McLean Chanceの「Love Cry」アルバムレビュー vol.4
Marcus Strickland Twi-Life『People of The Sun』(Blue Note)
personnel;
Marcus Strickland(ts, as, soplanino sax, b-cl, keys, synth, drum programming),
Mitch Henry(keys, organ, vocoder),
Kyle Miles(b, key-b),
Charles Hayes(drms)
Bilal(vo),
Pharoahe Monch(lyricist),
Greg Tate(oration),
Akie Bermiss(vo),
Jermeine Holmes(vo),
Keyon Harrold(tp),
Weedie Braimah(batas, djembe, congas, vo),
Micheal Strickland, Angelina Beener, Vanessa Strickland, Dawn McGee Strickland, Petra Richterova(dialogue),
Kasey Hearns, Melanie Charles(voice)
recorded at Herd Studio, Roxbury, MA
additional tracking at Electric Garden, Blooklyn, NY and Breeding Ground, Blooklyn, NY and Parks, Queens, NY
edited by Colin Fleming, Marcus Strickland and Ben Kane
マーカス・ストリックランドの名前が私の視界に入ってきたのは、デイヴ・ダグラスのアルバムに参加していた辺りだと思うのですが、当時はそれほど印象に残るテナー奏者というわけではなかったです。
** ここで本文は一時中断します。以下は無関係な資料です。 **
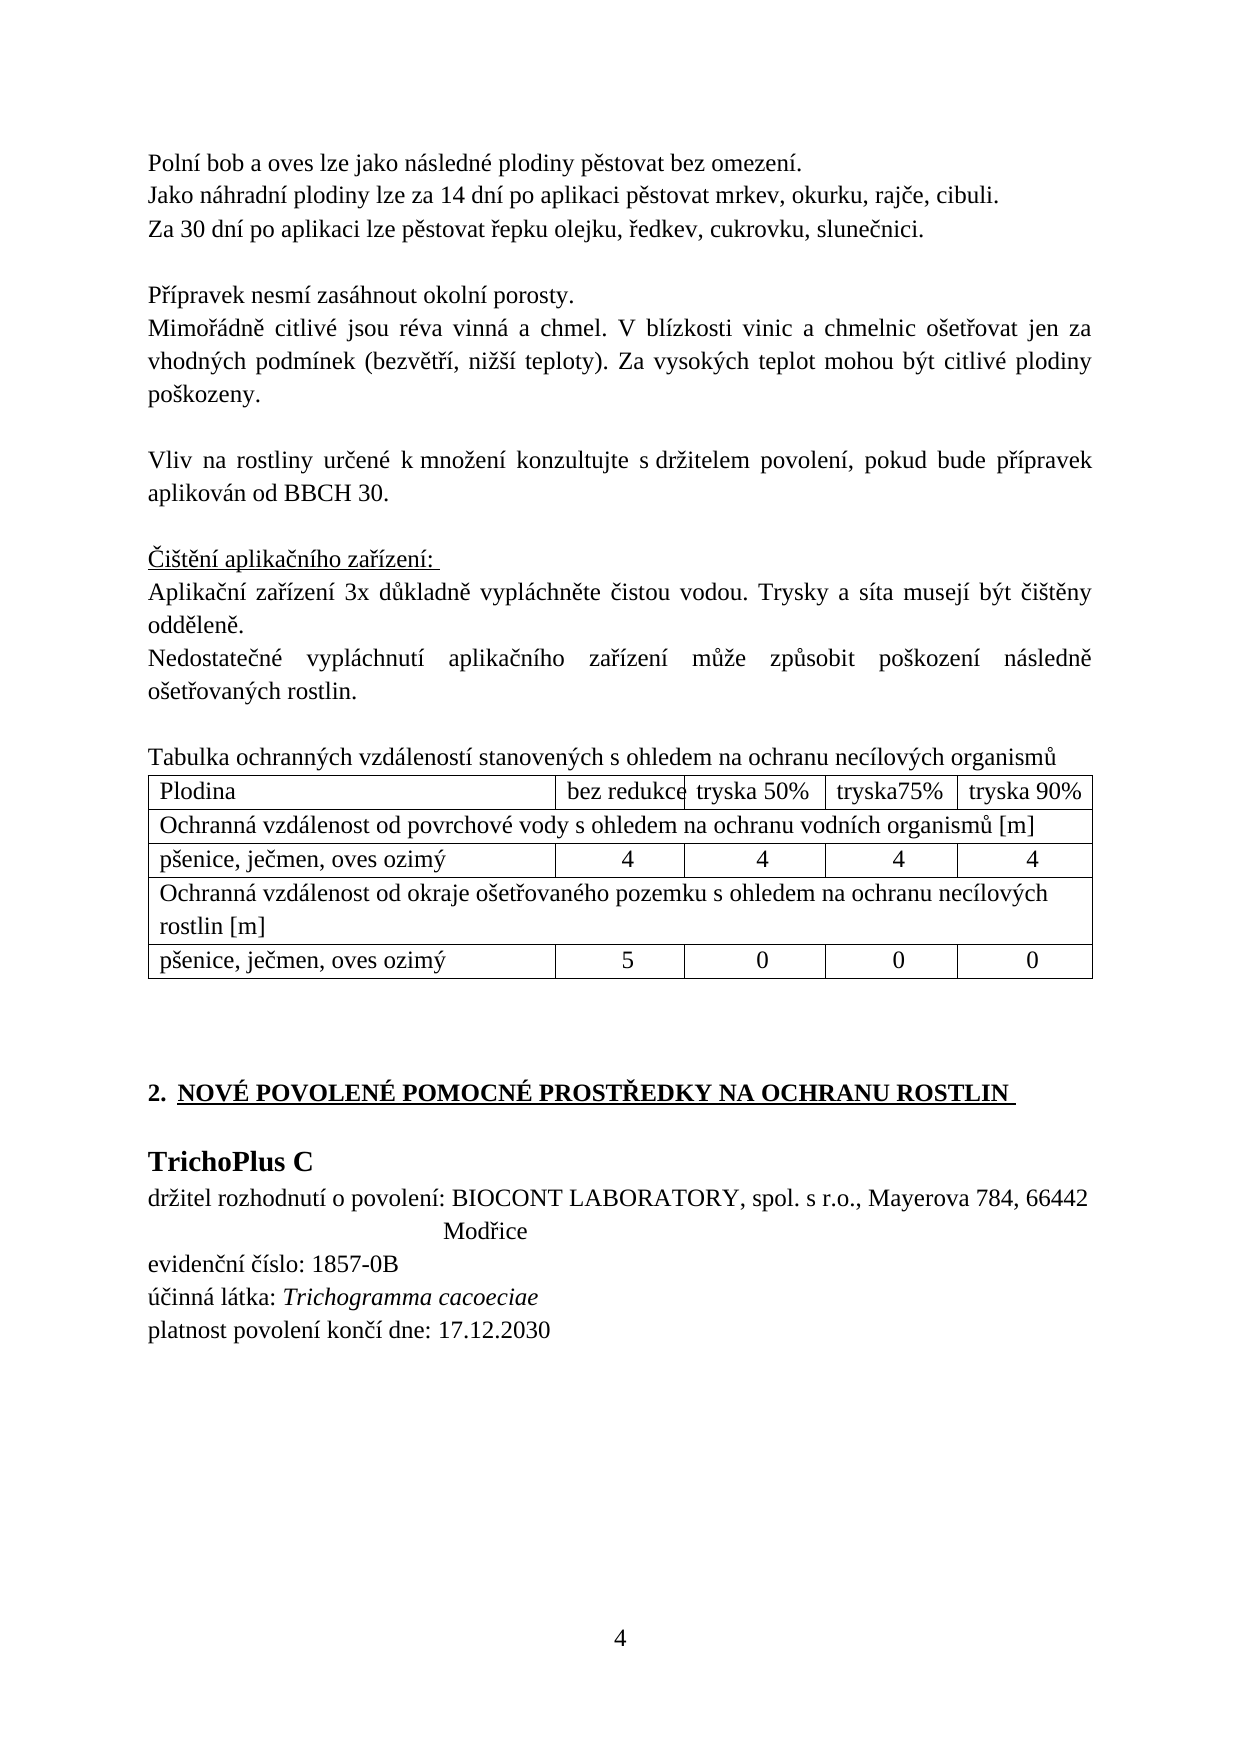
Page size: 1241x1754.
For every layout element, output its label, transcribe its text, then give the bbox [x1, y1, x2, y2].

table_cell Ochranná vzdálenost od povrchové vody s ohledem na ochranu vodních organismů [m] [149, 810, 1092, 843]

しかし、2018年にブルーノートから、出された本作は彼のグループ「トワイライフ」に多くのゲストを加えた大作で、その圧倒的なバンドサウンドと作編曲能力が際立った傑作ですね。
現在のテナー奏者に最も影響を与えたのは、ジョー・ヘンダソンという事を書きましたが、ストリックランドもメイン楽器であるテナーは、やはり、ジョーヘンを感じます。
しかし、マーク・シムのようなモロにジョーヘンという人にはならず、作編曲の能力の中に自分の演奏を溶け込ませていく方向に向かっていて、実際、サックスやバスクラだけではなく、キーボードやシンセサイザー、ドラム・プログラミングまで担当し、プロデュースと編集まで行っています。
古来、ジャズというのは、せーので一斉に演奏してそれを録音するものだったわけですが、既にマイルス・デイヴィスの演奏をプロデューサーのテオ・マセロが巧みに編集してアルバムにしていた事が、近年になって注目されるようになりましたが、それでも、ジャズに於いて、演奏を編集したり、オーバーダビングを加えていこうとするジャズメンはほとんど皆無であり、現在でもジャズの録音は一発録りが普通です。
しかし、本作のクレジットを見ると、additional trackingやedited byとハッキリと書いていて、ポストプロダクションをかなり行った作品である事が強調されています。
そういう意味で、マイルスのエレクトリック期の手法を発展継承していると言えますが、しかし、マイルスをまんまやっているわけではなく、デジタル技術を駆使した、マイルスのようなおどろおどろしい呪術的なサウンドではなく、非常にクリアで明晰でスムース、しかし、驚くべき超絶技巧で。という所に特徴があります。
こういうコンセプトですから、ストリックランドのソロでどうこうしようというよりも、アンサンブルの凄さがメインであり、とりわけ、リズムの凄さが際立ちます。
その意味で、最近のアメリカのジャズの1つの大きな流れの中にある作品と言って良いと思います。
それは、ヴォーカルやラッパーのゲストがとても多い所にも出てますね。
本作のサウンドのキモになっているのは、ドラム、パーカッションとドラム・プログラミングの妙でしょうね。
ジャズというよりも、もはや、西アフリカの音楽に近く、どこかフェラ・クティのアフロビートのサウンドを意識していたり、クエストラヴの延長線上にあるようなドラミングが挿入されたり、ほとんどネオソウルになったりもしますね。
しかし、完全にアフリカになっているわけではなく、北米のアフリカ系の音楽らしい黒い粘り感が濃厚です。
この全体を統括しているのが、ストリックランドであり、彼はプレイヤーではなく、サウンドディレクターという位置づけに近いでしょう。
そういう作り方なので、一曲だけ聴いてどうこう言えるアルバムではなく、約44分のアルバムを聴き通してこそ意味がある作品です。
1960年くらいまでのモダンジャズしか聴いてない方には、なかなかショッキングなアルバムかもしれませんが、ジャズとは演奏様式ではなく、その変化と運動にこそある事が理解できていれば、コレが現在のジャズである事がわかってくると思います。